Accounts of nature opened and closed The Philadelphia Orchestra’s second week of subscription concerts, and in just two works Yannick Nézet-Séguin and company captured the elements in all their glory and terror. A programming theme this season involves pairing a Beethoven symphony with a new work that puts itself in conversation with the canonical piece, and Robin Holcomb’s Paradise might be the most successful entry I’ve yet encountered in this category. The title holds a double meaning – not only does it evoke our world in its most tranquil state, but it also refers to the California town almost wholly destroyed in the devastating 2018 Camp Fire. Holcomb structures her ten-minute tone poem in three sections that depict the approach and aftermath of this tragic event, with the raging storm at its center.

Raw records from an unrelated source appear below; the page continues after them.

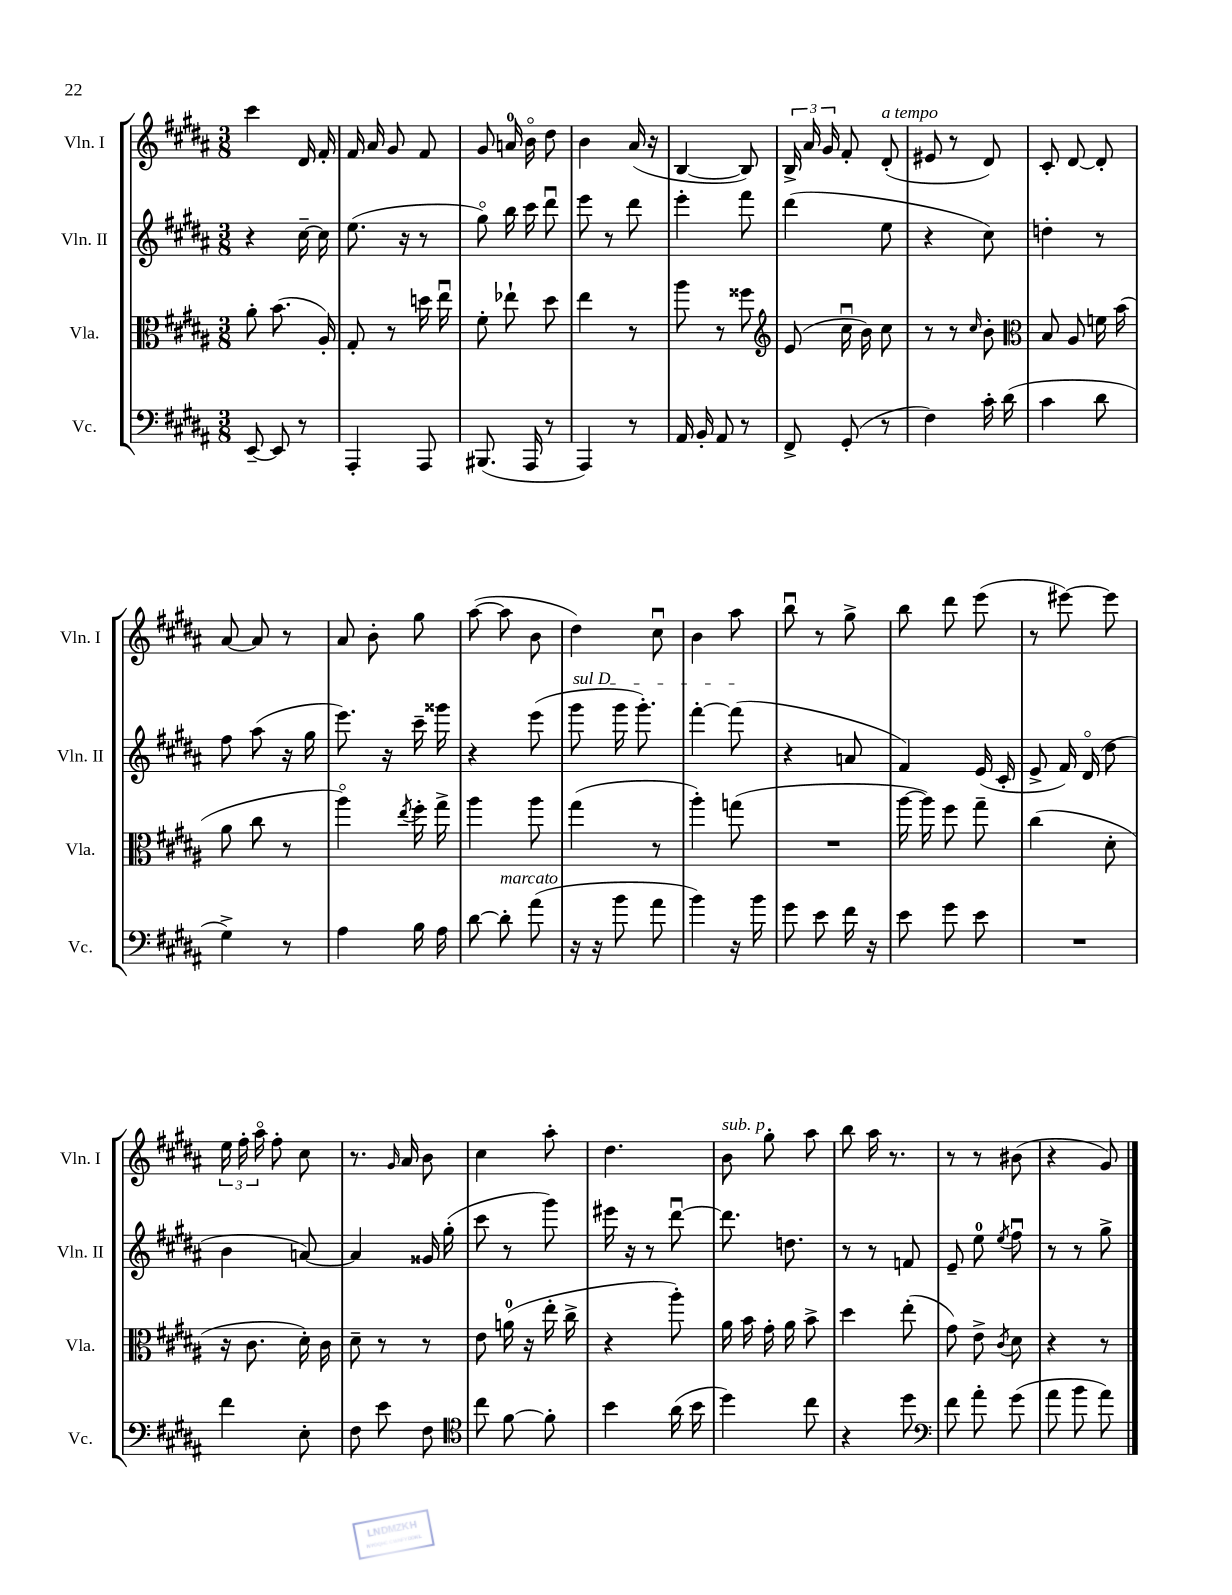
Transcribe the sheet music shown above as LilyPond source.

<<
\new StaffGroup <<
\new Staff = "s0" \with { instrumentName = "Vln. I" shortInstrumentName = "Vln. I" } {
    \clef treble \key b \major \numericTimeSignature \time 3/8
    \autoBeamOff cis'''4 dis'16 fis'16-. |
    fis'16 ais'16 gis'8 fis'8 |
    gis'8 a'16-0 b'16\flageolet dis''8 |
    b'4 ais'16( r16 |
    b4~ b8) |
    \tuplet 3/2 { b16-> ais'16 gis'16 } fis'8-. dis'8-.^\markup { \italic "a tempo" }( |
    eis'8 r8 dis'8) |
    cis'8-. dis'8~ dis'8-. |
    ais'8~ ais'8 r8 |
    ais'8 b'8-. gis''8 |
    ais''8~( ais''8 b'8 |
    dis''4) cis''8\downbow |
    b'4 ais''8 |
    b''8\downbow r8 gis''8-> |
    b''8 dis'''8 e'''8( |
    r8 eis'''8~) eis'''8 |
    \tuplet 3/2 { e''16 fis''16-. ais''16\flageolet } fis''8-. cis''8 |
    r8. \grace { gis'16 } ais'16 b'8 |
    cis''4 ais''8-. |
    dis''4. |
    b'8^\markup { \italic "sub. p" } gis''8-. ais''8 |
    b''8 ais''16 r8. |
    r8 r8 bis'8( |
    r4 gis'8) \bar "|." |
}
\new Staff = "s1" \with { instrumentName = "Vln. II" shortInstrumentName = "Vln. II" } {
    \clef treble \key b \major \numericTimeSignature \time 3/8
    \autoBeamOff r4 cis''16~-- cis''16 |
    e''8.( r16 r8 |
    gis''8\flageolet) b''16 cis'''16 dis'''8\downbow |
    e'''8 r8 dis'''8 |
    e'''4-. fis'''8 |
    dis'''4( e''8 |
    r4 cis''8) |
    d''4-. r8 |
    fis''8 ais''8( r16 gis''16 |
    e'''8.) r16 cis'''16-- gisis'''16 |
    r4 e'''8( |
    \once \override TextSpanner.bound-details.left.text = \markup { \italic "sul D" } gis'''8\startTextSpan gis'''16 gis'''8.-.) |
    fis'''4~-. fis'''8\stopTextSpan( |
    r4 a'8 |
    fis'4) e'16( cis'16-. |
    e'8-> fis'16) dis'16\flageolet( dis''8 |
    b'4 a'8~) |
    a'4 gisis'16 gis''16-.( |
    cis'''8 r8 gis'''8) |
    eis'''16 r16 r8 dis'''8~\downbow |
    dis'''8. d''8. |
    r8 r8 f'8 |
    e'8-- e''8-0 \acciaccatura { e''8 } fis''8\downbow |
    r8 r8 gis''8-> \bar "|." |
}
\new Staff = "s2" \with { instrumentName = "Vla." shortInstrumentName = "Vla." } {
    \clef alto \key b \major \numericTimeSignature \time 3/8
    \autoBeamOff ais'8-. b'8.( ais16-.) |
    gis8-. r8 d''16 e''16\downbow |
    fis'8-. ees''8-! dis''8 |
    e''4 r8 |
    ais''8 r8 fisis''8 |
    \clef treble e'8( cis''16\downbow b'16) cis''8 |
    r8 r8 \grace { cis''16 } b'8-. |
    \clef alto b8 ais8 f'16 b'16( |
    ais'8 cis''8 r8 |
    ais''4\flageolet) \acciaccatura { e''8 } fis''16-. gis''16-> |
    ais''4 ais''8 |
    gis''4( r8 |
    ais''4-.) g''8( |
    R4. |
    ais''16~ ais''16) fis''8 gis''8-- |
    cis''4( dis'8-. |
    r16 cis'8. dis'16-.) cis'16 |
    dis'8-- r8 r8 |
    e'8 a'16-0( r16 e''16-. cis''16-> |
    r4 ais''8-.) |
    ais'16 b'16 gis'16-. ais'16 b'8-> |
    dis''4 e''8-.( |
    gis'8) e'8-> \acciaccatura { cis'8 } dis'8 |
    r4 r8 \bar "|." |
}
\new Staff = "s3" \with { instrumentName = "Vc." shortInstrumentName = "Vc." } {
    \clef bass \key b \major \numericTimeSignature \time 3/8
    \autoBeamOff e,8~-- e,8 r8 |
    ais,,4-. ais,,8 |
    bis,,8.( ais,,16 r8 |
    ais,,4) r8 |
    ais,16 b,16-. ais,8 r8 |
    fis,8-> gis,8-.( r8 |
    fis4) cis'16-. dis'16( |
    cis'4 dis'8 |
    gis4->) r8 |
    ais4 b16 ais16 |
    dis'8~ dis'8-.^\markup { \italic "marcato" } ais'8( |
    r16 r16 b'8 ais'8 |
    b'4) r16 b'16 |
    gis'8 e'8 fis'16 r16 |
    e'8 gis'8 e'8 |
    R4. |
    fis'4 e8-. |
    fis8 e'8 fis8 |
    \clef tenor cis''8 fis'8~ fis'8-. |
    b'4 ais'16( b'16 |
    dis''4) cis''8 |
    r4 dis''8 |
    \clef bass fis'8 ais'8-. gis'8( |
    ais'8 b'8 ais'8) \bar "|." |
}
>>
>>
\layout { \context { \Score \remove "Bar_number_engraver" } }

Yannick Nézet-Séguin conducts The Philadelphia Orchestra
© Pete Checchia

A sweet woodwind song in the opening bars disguises hidden danger. You might be hearing birdcall on an unseasonably warm November morning, just as it was on that day of destruction, or those flinty notes could represent the embers crackling off and igniting the blaze. Whatever they signify, that spare introduction morphs into an overwhelming sound that engulfs the whole orchestra, with thick brass and agitated strings mimicking the panic of a situation that quickly slips out of control. Tempos vary wildly for the rest of the piece, suggesting a battle between containment and uncontrolled consumption. Nézet-Séguin handled these volatile shifts masterfully, never obscuring the narrative thread. When the piece concluded still very much in the thick of things thematically, you sensed that Holcomb has infused her writing with feelings of fear and uncertainly up to the very end. It ends not cleanly but truthfully – just as Paradise’s recovery continues to this day, long after the event that scarred the town permanently. Ecstatic applause greeted Holcomb when she took the stage for a bow, and she looked genuinely touched when a second round broke out as she returned to her seat in the auditorium.

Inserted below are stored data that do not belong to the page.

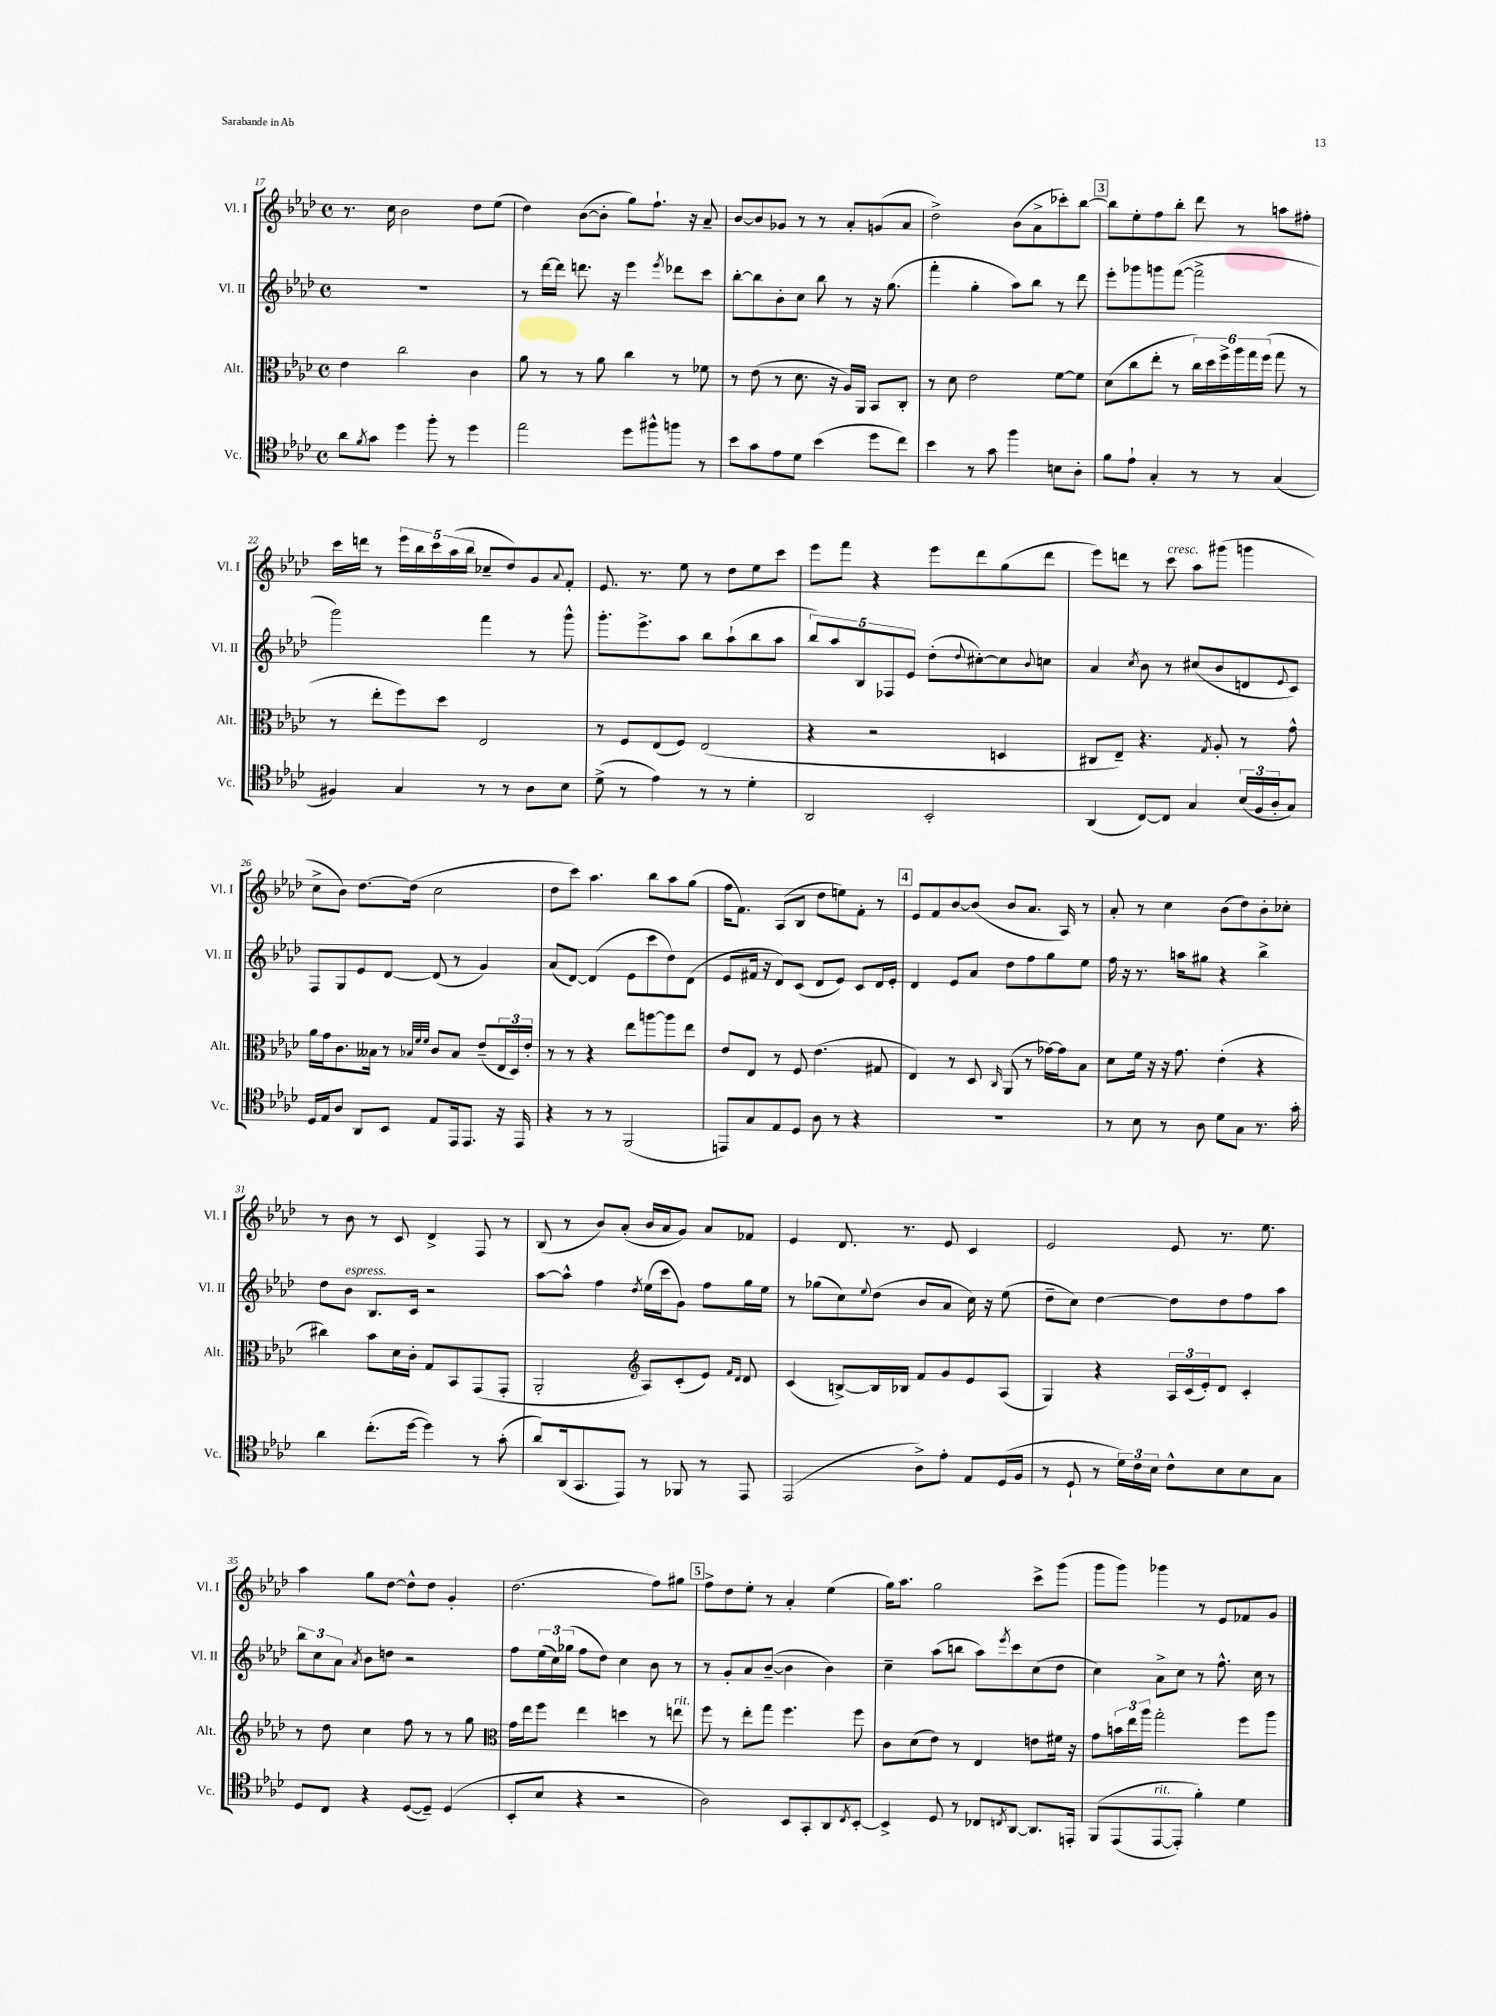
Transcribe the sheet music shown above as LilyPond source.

<<
\new StaffGroup <<
\new Staff = "s0" \with { instrumentName = "Vl. I" shortInstrumentName = "Vl. I" } {
    \clef treble \key aes \major \defaultTimeSignature \time 4/4
    r8. c''16 bes'2 des''8 ees''8( |
    des''4) bes'8~( bes'8-. g''8) f''8.-! r16 aes'8-- |
    bes'8~ bes'8 ges'8 r8 r8 aes'8-. g'8( aes'8 |
    des''2->) bes'8( aes'8-> ces'''8-.) bes''8~ |
    \mark \markup { \box "3" } bes''8 ees''8-. f''8 bes''8-. des'''8 r8 a''8 fis''8-. |
    c'''16 d'''16 r8 \tuplet 5/4 { ees'''16 bes''16 c'''16 aes''16( bes''16 } ces''8-- des''8) g'8 \appoggiatura { aes'8 } f'8-. |
    ees'8. r8. ees''8 r8 des''8 ees''8 c'''8 |
    ees'''8 f'''8 r4 ees'''8 des'''8 g''8( des'''8 |
    ees'''8) d'''8 r8 c'''8^\markup { \italic "cresc." } aes''8 gis'''8( g'''4 |
    c''8-> bes'8) des''8.~ des''16( c''2 |
    des''8 c'''8) aes''4. bes''8 aes''8 g''8( |
    f''16 f'8.) aes8( bes8 des''8 e''8) f'8-. r8 |
    \mark \markup { \box "4" } ees'8 f'8 bes'8~ bes'8( bes'8 aes'8. aes16) r8 |
    aes'8-. r8 c''4 bes'8( des''8) bes'8-. ces''8-. |
    r8 bes'8 r8 c'8 des'4-> f8 r8 |
    bes8( r8 bes'8) aes'8-.( bes'16 aes'16 g'8) aes'8 fes'8 |
    ees'4 des'8. r8. ees'8 c'4 |
    ees'2 ees'8 r8. ees''8. |
    aes''4 g''8 des''8~ des''8-^ des''8 g'4-. |
    des''2.( f''8) gis''8 |
    \mark \markup { \box "5" } f''8-> des''8 ees''8-. r8 aes'4-. ees''4( |
    g''16) aes''8. g''2 c'''8-> g'''8( |
    g'''8 g'''8) ges'''4 r8 ees'8 fes'8 g'8 \bar "|." |
}
\new Staff = "s1" \with { instrumentName = "Vl. II" shortInstrumentName = "Vl. II" } {
    \clef treble \key aes \major \defaultTimeSignature \time 4/4
    R1 |
    r8 des'''16~ des'''16 d'''8. r16 ees'''4 \acciaccatura { ees'''8 } des'''8 c'''8 |
    bes''8~-. bes''8 bes'8-. c''8 bes''8 r8 r16 g''8.( |
    f'''4-. g''4-. aes''8) bes''8 r8 des'''8 |
    \mark \markup { \box "3" } ees'''8-. ges'''8 g'''8 f'''8~( f'''2-> |
    g'''2) f'''4 r8 g'''8-^ |
    g'''8.-. ees'''8.-> aes''8 bes''8 aes''8-!( bes''8 aes''8 |
    \tuplet 5/4 { bes''8) aes''8 bes8 fes8 ees'8 } des''8-.( \appoggiatura { des''8 } cis''8~-.) cis''8 \appoggiatura { bes'8 } c''8 |
    aes'4 \acciaccatura { c''8 } bes'8 r8 cis''8( bes'8 d'8 \appoggiatura { ees'8 } c'8) |
    f8 g8 ees'8 des'8~ des'8( r8 g'4) |
    aes'8( des'8~) des'4( ees'8 c'''8 des''8) des'8( |
    ees'8 fis'16 r16 des'8) c'8( des'8 ees'8) c'8 des'16 ees'16-. |
    \mark \markup { \box "4" } des'4 ees'8 aes'8 des''8 f''8 g''8 ees''8 |
    f''16 r16 r8. a''16 gis''8 r4 bes''4-> |
    des''8 bes'8^\markup { \italic "espress." } bes8. c'16 r2 |
    aes''8~ aes''8-^ f''4 \acciaccatura { des''8 } ees''16( c'''16 g'8) f''8 g''16 ees''16 |
    r8 ges''8( c''8) \appoggiatura { ees''8 } des''8( bes'8 aes'8 c''16) r16 ees''8( |
    des''8-- c''8) des''4~ des''8 des''8 f''8 aes''8 |
    \tuplet 3/2 { bes''8 c''8 aes'8 } \acciaccatura { aes'8 } bes'8 d''8 r2 |
    f''8 \tuplet 3/2 { ees''16( c''16) ges''16( } f''8 des''8) c''4 bes'8 r8 |
    \mark \markup { \box "5" } r8 g'8-. aes'8 bes'8~--( bes'4 bes'4) |
    c''4-- aes''8( b''8 aes''8) \acciaccatura { ees'''8 } c'''8 c''8( des''8 |
    c''4) aes'8-> c''8 r8 f''8.-^ c''16 r8 \bar "|." |
}
\new Staff = "s2" \with { instrumentName = "Alt." shortInstrumentName = "Alt." } {
    \clef alto \key aes \major \defaultTimeSignature \time 4/4
    ees'4 c''2 c'4 |
    aes'8 r8 r8 aes'8 c''4 r8 fes'8 |
    r8 ees'8( r8 des'8. r16 aes16) aes,16 bes,8 c8-. |
    r8 des'8 ees'2 f'8~ f'8 |
    \mark \markup { \box "3" } des'8( c''8 ees''8-. r8 \tuplet 6/4 { c''16) des''16 f''16-> aes''16 g''16 f''16( } g''8 r8 |
    r8 ees''8-. f''8) des''8 ees2 |
    r8 f8 ees8( f8) ees2( |
    r4 r2 d4 |
    cis8 ees8--) r4. \acciaccatura { g8 } aes8-. r8 g'8-^ |
    aes'16 g'16 c'8. beses16 r8 \grace { bes32 f'32 f'32 } c'8 bes8 ees'8--( \tuplet 3/2 { ees16 des16) ees'16-. } |
    r8 r8 r4 ees''8 a''8~ a''8 ees''8 |
    ees'8 ees8 r8 f8 ees'4.( gis8 |
    \mark \markup { \box "4" } ees4) r8 des8 \grace { c16 } aes,8( r8 ges'16~) ges'16 bes8 |
    des'8 f'16 r16 r16 g'8. ees'4-.( r4 |
    cis''4) bes'8 des'16 c'16-. g8 bes,8 g,8( g,8-. |
    aes,2-. \clef treble aes8) c'8-.( ees'8) \grace { f'16 des'16 } des'8 |
    c'4( b8~->) b16 bes16 f'8 g'8 ees'8 aes8( |
    g4) r4 \tuplet 3/2 { aes16 c'16( ees'16-.) } des'8 c'4-. |
    r8 des''8 c''4 f''8 r8 r8 g''8 |
    \clef alto g'16 ees''16 f''8 ees''4 d''4 r8 e''8^\markup { \italic "rit." } |
    \mark \markup { \box "5" } f''8 r8 ees''8-. g''8 f''4. f''8 |
    c'8 des'8( ees'8) r8 ees4 e'8 fis'16 r16 |
    g'8 \tuplet 3/2 { b'16 ees''16 aes''16 } g''2-. f''8 aes''8 \bar "|." |
}
\new Staff = "s3" \with { instrumentName = "Vc." shortInstrumentName = "Vc." } {
    \clef tenor \key aes \major \defaultTimeSignature \time 4/4
    aes'8 \acciaccatura { f'8 } g'8 des''4 f''8-. r8 des''4 |
    ees''2 des''8 fis''8-^ f''8 r8 |
    bes'8 g'8 ees'8 des'8 bes'4( des''8 c''8) |
    bes'4 r8 g'8 f''4 b8 aes8-. |
    \mark \markup { \box "3" } f'8 ees'8-! g4-. r8 r8 g4( |
    fis4) g4 r8 r8 aes8 bes8 |
    des'8->( r8 ees'4) r8 r8 des'4-. |
    aes,2 bes,2-. |
    aes,4( c8~) c8 g4 \tuplet 3/2 { bes16( f16 aes16-. } g8) |
    des16 ees16 aes8 aes,8 bes,8 ees8 ees,16 ees,8. r16 ees,16 |
    r4 r8 r8 f,2( |
    e,8) g8 ees8 des8 aes8 r8 r4 |
    \mark \markup { \box "4" } R1 |
    r8 bes8 r8 aes8 des'8 g8 r8. g'16-. |
    aes'4 c''8.-.( des''16~ des''4) r8 g'8-.( |
    aes'8) aes,16( g,8. ees,8) r8 fes,8 r8 ees,8 |
    ees,2( aes8->) ees'8-. ees8 des16( f16 |
    r8 des8-! r8 \tuplet 3/2 { des'16) c'16 bes16 } c'8-^ bes8 bes8 g8 |
    des8 c8 r4 des8~( des8--) des4( |
    bes,8-. bes8 r4 r2 |
    \mark \markup { \box "5" } aes2) bes,8 g,8-. aes,8 \acciaccatura { c8 } bes,8~-. |
    bes,4-> des8 r8 ces8 \acciaccatura { c8 } aes,8~ aes,8. e,16-. |
    f,8\( ees,8( ees,8~^\markup { \italic "rit." } ees,8-.) f'4-.\) des'4 \bar "|." |
}
>>
>>
\layout { \context { \Score currentBarNumber = #17 } }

Unsurprisingly, Paradise served as a companion to Beethoven’s Symphony no. 6 in F major “Pastoral”, which also depicts a sublime landscape disturbed by an act of God. After hearing this conductor and orchestra bring acres of fresh insight to the First and Fifth two weeks ago, it surprised me that Nézet-Séguin favored a textbook approach here. The sound was lushly blended throughout, with seamless legato – and for a maestro who usually employs generous rubato in his timing, the tempos were surprisingly conservative. This was not a performance that left the listener with new ideas to consider, but as a traditionalist interpretation of a familiar piece, I cannot imagine it being done better. A moment of overwhelming beauty came in the Allegretto when the cellos, playing their brief solo statement, sounded so perfectly attuned that it suggested one single, rich instrument.

Pretty Yende, Yannick Nézet-Séguin and The Philadelphia Orchestra
© Pete Checchia

Sandwiched between the old and new was a set of Richard Strauss Lieder performed by Pretty Yende. The South African soprano has been branching out of late from the coloratura repertoire that dominated her early career, but the four songs selected here were not an ideal fit. Yende was often text-bound and gave the impression of genuine sight-reading, for which she seemed out of sync with Nézet-Séguin and the Orchestra. She delivered long-spun high lines in Morgen! and An die Nacht, but so much of Strauss’ vocal music lives in the middle voice, which is Yende’s least secure register – the Orchestra frequently swamped her. The mischievous Amor suited her best, although her trills were often approximated. Concertmaster David Kim played the violin prelude to Morgen! with elegance and restraint.